*Work to complete*
Among the entries below, extract exactly the lines that run from the one with "ring pip: (235, 255)" through the one with "pinky tip: (200, 259)", both ends included.

[Task data Boundary: Start]

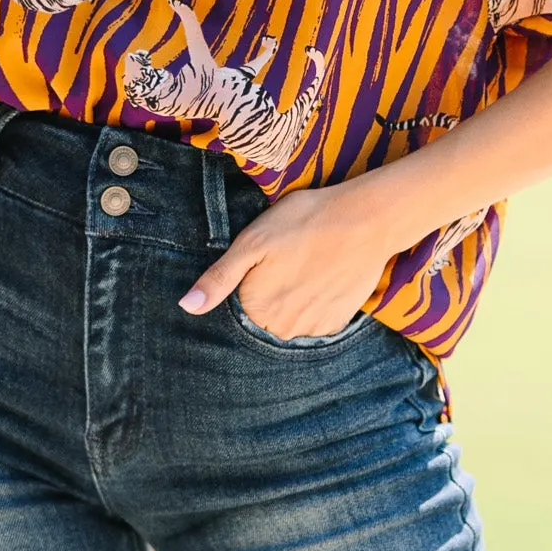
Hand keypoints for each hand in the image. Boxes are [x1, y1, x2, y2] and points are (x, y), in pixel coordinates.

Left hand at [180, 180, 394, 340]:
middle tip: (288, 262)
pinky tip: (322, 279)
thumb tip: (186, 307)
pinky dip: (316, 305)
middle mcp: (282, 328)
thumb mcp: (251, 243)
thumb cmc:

[Task data Boundary: End]
[Task data Boundary: Start]

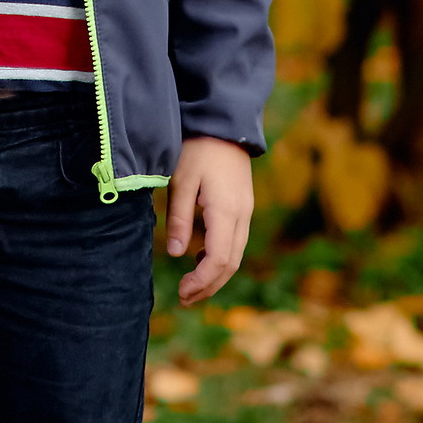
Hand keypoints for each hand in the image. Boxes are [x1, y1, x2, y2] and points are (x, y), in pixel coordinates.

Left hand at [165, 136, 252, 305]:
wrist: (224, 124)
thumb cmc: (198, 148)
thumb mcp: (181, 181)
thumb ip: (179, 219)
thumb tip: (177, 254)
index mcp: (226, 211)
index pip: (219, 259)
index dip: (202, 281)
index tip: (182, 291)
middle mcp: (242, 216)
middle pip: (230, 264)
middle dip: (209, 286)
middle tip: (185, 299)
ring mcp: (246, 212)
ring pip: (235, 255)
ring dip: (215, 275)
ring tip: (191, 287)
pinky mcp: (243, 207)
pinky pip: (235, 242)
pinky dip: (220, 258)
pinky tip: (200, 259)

[Task data Boundary: End]

*Response to this exercise*
ring pip: (235, 255)
ring dip: (215, 275)
ring tip: (191, 287)
pinky mcp: (243, 207)
pinky pip: (235, 242)
pinky dip: (220, 258)
pinky tip: (200, 259)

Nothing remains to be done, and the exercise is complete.